▶ [WHAT YOU HAVE TO DO]: Copy the following lines without any changes, starting with the line with "collectors: C. W. Penland & R. Summers" and going on through the line with "collector number: 3306/348".

============================================================

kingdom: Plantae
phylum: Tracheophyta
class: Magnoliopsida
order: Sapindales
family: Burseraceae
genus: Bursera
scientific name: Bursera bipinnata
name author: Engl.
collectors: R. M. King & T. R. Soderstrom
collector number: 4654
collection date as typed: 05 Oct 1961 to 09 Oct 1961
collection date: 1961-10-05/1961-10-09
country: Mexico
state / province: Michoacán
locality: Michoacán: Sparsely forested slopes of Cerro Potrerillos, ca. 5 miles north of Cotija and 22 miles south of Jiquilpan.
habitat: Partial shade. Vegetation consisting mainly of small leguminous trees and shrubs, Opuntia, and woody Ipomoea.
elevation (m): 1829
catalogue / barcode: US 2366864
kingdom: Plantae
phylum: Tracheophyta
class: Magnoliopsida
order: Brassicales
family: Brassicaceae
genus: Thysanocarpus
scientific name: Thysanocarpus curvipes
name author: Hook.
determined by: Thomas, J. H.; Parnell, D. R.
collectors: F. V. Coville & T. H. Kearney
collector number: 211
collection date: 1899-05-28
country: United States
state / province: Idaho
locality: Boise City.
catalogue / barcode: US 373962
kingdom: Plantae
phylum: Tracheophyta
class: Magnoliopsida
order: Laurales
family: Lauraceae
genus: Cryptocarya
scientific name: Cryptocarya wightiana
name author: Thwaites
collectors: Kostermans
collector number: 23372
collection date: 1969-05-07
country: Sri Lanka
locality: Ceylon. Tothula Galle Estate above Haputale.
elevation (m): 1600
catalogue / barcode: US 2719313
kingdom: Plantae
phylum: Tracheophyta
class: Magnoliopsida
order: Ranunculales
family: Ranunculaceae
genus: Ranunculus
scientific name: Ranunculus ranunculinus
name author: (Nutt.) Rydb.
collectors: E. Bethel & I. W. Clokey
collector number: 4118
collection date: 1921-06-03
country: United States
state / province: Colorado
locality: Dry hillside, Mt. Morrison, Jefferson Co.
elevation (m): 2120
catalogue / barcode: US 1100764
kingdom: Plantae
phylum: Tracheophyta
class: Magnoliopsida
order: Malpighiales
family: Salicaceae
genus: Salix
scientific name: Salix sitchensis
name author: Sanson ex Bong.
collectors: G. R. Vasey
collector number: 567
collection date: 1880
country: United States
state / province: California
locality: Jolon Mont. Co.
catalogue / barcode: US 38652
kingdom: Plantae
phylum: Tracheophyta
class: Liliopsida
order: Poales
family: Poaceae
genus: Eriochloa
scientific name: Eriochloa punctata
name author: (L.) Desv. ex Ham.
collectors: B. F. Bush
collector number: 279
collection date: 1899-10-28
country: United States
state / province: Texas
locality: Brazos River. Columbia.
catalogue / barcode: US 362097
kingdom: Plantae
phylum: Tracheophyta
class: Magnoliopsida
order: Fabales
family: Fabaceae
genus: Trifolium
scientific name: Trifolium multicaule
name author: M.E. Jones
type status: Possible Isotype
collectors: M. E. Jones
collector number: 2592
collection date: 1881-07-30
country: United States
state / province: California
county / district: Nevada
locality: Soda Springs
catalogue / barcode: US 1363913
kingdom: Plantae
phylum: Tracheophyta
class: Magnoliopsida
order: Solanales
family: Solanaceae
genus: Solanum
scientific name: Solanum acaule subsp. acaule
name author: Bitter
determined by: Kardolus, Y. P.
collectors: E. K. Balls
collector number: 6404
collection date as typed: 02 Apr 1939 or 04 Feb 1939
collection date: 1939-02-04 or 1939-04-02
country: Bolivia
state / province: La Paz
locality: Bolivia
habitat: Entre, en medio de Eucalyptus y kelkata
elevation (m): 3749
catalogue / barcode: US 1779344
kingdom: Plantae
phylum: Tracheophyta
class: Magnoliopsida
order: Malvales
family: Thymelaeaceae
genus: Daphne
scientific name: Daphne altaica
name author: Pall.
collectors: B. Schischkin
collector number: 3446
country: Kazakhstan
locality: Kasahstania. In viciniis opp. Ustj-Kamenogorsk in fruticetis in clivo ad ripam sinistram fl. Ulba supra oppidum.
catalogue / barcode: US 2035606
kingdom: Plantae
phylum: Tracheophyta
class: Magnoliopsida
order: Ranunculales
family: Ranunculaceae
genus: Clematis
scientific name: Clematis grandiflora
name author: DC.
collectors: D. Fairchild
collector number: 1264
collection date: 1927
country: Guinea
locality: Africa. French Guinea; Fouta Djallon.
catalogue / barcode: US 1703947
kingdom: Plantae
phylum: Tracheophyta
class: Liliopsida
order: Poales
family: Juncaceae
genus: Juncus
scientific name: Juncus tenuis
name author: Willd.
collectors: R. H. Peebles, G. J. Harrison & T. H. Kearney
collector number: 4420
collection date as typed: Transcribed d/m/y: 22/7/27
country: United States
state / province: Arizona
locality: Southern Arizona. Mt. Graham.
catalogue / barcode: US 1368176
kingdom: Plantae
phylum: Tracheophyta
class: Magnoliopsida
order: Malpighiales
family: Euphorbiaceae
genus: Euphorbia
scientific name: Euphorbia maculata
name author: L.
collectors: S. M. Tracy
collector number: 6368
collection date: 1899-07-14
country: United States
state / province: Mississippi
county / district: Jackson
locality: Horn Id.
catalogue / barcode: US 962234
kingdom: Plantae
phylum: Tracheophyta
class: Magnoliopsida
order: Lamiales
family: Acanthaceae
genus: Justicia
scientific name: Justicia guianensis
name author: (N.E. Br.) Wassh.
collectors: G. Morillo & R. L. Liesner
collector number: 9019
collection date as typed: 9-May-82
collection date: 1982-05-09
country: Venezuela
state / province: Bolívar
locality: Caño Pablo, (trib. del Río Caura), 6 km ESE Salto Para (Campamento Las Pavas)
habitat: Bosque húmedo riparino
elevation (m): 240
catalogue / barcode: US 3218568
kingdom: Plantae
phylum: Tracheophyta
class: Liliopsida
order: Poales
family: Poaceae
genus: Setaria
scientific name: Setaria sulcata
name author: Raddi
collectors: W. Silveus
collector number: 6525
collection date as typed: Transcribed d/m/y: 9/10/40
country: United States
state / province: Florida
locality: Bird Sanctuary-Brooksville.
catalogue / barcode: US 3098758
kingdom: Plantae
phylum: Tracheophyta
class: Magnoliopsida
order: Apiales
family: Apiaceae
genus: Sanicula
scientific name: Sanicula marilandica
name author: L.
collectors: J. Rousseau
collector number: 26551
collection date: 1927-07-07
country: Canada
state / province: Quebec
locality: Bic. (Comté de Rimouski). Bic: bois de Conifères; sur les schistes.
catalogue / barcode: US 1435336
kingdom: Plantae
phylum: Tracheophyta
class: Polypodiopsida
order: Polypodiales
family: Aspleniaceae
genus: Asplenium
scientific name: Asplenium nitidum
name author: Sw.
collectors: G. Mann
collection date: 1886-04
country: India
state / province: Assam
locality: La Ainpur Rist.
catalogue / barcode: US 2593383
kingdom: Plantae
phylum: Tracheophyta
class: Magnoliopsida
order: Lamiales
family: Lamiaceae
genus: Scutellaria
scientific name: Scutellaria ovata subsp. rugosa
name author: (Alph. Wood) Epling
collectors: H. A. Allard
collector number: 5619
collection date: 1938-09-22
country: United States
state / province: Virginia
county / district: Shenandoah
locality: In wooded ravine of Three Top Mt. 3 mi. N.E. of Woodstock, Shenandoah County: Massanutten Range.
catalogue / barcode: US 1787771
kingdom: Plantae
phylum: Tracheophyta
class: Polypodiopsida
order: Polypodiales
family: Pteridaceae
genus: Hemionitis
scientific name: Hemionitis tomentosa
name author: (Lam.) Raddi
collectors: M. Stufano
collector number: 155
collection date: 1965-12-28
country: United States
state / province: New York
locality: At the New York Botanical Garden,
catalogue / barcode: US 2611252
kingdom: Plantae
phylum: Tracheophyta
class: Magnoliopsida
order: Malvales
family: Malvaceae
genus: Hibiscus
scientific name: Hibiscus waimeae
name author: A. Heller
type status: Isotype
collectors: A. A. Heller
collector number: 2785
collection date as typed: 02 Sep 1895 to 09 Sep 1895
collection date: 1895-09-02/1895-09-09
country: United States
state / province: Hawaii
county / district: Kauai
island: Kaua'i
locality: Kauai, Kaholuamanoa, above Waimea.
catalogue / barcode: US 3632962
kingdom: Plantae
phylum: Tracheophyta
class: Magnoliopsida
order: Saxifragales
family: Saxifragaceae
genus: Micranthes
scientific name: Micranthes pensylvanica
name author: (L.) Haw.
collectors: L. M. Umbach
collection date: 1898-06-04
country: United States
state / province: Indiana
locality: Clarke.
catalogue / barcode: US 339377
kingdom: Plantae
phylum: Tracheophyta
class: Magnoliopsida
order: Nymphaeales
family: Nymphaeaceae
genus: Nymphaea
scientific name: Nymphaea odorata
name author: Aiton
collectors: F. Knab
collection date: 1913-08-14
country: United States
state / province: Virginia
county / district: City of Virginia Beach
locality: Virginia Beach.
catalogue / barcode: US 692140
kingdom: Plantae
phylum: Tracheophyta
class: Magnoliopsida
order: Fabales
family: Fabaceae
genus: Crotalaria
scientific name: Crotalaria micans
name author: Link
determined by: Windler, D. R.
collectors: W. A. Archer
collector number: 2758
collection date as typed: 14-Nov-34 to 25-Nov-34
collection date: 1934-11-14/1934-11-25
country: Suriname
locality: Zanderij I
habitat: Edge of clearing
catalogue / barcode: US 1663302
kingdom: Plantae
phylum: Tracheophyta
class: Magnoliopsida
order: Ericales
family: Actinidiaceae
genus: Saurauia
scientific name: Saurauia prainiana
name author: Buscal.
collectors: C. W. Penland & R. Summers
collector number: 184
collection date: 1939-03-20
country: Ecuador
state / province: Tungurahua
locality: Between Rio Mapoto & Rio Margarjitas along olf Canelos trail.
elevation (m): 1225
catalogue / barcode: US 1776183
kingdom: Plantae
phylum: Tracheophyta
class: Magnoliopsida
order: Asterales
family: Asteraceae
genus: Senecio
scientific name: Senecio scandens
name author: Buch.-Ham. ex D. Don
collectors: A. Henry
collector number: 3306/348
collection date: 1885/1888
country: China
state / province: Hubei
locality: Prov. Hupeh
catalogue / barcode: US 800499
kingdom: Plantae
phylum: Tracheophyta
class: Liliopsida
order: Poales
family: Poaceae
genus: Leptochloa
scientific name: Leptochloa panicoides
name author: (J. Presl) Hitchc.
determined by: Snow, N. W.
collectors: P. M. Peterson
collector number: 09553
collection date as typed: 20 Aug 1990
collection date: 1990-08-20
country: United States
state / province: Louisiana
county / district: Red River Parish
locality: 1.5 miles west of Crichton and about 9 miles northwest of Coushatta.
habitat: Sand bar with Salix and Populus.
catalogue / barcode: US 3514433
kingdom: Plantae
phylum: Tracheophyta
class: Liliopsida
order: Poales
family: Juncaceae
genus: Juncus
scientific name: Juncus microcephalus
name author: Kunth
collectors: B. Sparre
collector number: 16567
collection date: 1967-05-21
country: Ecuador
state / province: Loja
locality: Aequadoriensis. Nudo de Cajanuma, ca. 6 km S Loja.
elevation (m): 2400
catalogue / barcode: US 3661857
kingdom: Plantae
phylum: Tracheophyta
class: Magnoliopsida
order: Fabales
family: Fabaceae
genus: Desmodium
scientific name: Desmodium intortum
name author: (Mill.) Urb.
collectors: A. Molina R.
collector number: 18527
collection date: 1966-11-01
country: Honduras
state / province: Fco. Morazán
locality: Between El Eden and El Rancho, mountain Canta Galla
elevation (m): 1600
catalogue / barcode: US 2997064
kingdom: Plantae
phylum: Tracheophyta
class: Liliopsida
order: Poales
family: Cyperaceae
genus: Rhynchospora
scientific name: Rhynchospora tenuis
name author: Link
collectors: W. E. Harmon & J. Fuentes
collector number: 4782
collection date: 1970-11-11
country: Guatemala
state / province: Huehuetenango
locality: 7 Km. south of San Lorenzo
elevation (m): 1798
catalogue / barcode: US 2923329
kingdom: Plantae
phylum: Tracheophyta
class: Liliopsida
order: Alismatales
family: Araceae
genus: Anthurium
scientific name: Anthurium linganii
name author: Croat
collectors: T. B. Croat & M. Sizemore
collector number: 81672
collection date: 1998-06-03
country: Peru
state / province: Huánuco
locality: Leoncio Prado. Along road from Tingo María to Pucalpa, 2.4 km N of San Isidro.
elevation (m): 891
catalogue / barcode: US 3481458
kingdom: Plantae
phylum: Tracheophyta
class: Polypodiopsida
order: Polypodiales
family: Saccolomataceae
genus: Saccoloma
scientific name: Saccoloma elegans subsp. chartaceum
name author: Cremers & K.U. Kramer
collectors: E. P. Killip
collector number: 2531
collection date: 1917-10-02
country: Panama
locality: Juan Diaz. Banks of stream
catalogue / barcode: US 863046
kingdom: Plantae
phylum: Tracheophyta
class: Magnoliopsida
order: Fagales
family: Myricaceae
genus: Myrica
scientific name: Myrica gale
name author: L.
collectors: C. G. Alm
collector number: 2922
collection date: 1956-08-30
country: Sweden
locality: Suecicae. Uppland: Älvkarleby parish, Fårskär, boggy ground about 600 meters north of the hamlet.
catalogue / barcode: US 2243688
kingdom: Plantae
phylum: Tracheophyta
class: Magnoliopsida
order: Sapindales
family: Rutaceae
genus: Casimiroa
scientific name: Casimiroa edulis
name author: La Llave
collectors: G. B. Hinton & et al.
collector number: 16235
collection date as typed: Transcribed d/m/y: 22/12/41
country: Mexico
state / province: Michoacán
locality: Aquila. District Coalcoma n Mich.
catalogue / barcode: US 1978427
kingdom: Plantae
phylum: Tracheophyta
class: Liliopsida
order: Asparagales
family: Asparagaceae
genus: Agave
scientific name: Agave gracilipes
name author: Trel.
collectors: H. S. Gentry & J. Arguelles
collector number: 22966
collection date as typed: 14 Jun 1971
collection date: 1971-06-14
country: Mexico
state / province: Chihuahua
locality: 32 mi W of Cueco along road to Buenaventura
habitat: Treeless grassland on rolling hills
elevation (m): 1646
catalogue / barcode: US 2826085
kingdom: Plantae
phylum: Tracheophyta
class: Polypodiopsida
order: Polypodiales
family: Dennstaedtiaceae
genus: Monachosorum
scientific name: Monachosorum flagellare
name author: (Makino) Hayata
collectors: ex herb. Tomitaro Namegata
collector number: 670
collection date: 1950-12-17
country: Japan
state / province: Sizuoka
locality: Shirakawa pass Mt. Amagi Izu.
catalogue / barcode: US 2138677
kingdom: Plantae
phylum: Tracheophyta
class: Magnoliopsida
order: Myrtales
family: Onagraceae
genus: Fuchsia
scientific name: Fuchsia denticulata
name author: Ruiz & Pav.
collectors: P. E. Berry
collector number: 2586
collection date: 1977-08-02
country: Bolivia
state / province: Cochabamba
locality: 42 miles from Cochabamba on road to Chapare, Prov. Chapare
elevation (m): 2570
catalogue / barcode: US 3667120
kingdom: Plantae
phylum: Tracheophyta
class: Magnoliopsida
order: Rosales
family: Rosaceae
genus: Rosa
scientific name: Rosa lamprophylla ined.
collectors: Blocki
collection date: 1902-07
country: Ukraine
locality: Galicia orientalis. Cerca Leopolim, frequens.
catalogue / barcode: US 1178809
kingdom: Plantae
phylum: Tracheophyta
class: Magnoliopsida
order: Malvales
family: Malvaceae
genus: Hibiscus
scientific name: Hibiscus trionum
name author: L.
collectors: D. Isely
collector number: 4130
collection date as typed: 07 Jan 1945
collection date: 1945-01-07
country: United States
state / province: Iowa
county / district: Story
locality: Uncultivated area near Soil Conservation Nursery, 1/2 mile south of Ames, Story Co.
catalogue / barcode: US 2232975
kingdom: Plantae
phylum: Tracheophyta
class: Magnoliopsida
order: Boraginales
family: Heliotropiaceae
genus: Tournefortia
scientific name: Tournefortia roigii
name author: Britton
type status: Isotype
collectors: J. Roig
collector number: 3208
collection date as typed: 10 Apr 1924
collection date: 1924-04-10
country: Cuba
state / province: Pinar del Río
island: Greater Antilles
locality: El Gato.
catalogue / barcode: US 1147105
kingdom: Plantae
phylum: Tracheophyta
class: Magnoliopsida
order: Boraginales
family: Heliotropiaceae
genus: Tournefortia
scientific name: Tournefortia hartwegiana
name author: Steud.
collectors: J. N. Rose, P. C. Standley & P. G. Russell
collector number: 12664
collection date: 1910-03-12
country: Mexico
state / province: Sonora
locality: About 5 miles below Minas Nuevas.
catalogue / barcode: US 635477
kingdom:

============================================================

▶ [CORRECT RESULT]:
collectors: C. W. Penland & R. Summers
collector number: 184
collection date: 1939-03-20
country: Ecuador
state / province: Tungurahua
locality: Between Rio Mapoto & Rio Margarjitas along olf Canelos trail.
elevation (m): 1225
catalogue / barcode: US 1776183
kingdom: Plantae
phylum: Tracheophyta
class: Magnoliopsida
order: Asterales
family: Asteraceae
genus: Senecio
scientific name: Senecio scandens
name author: Buch.-Ham. ex D. Don
collectors: A. Henry
collector number: 3306/348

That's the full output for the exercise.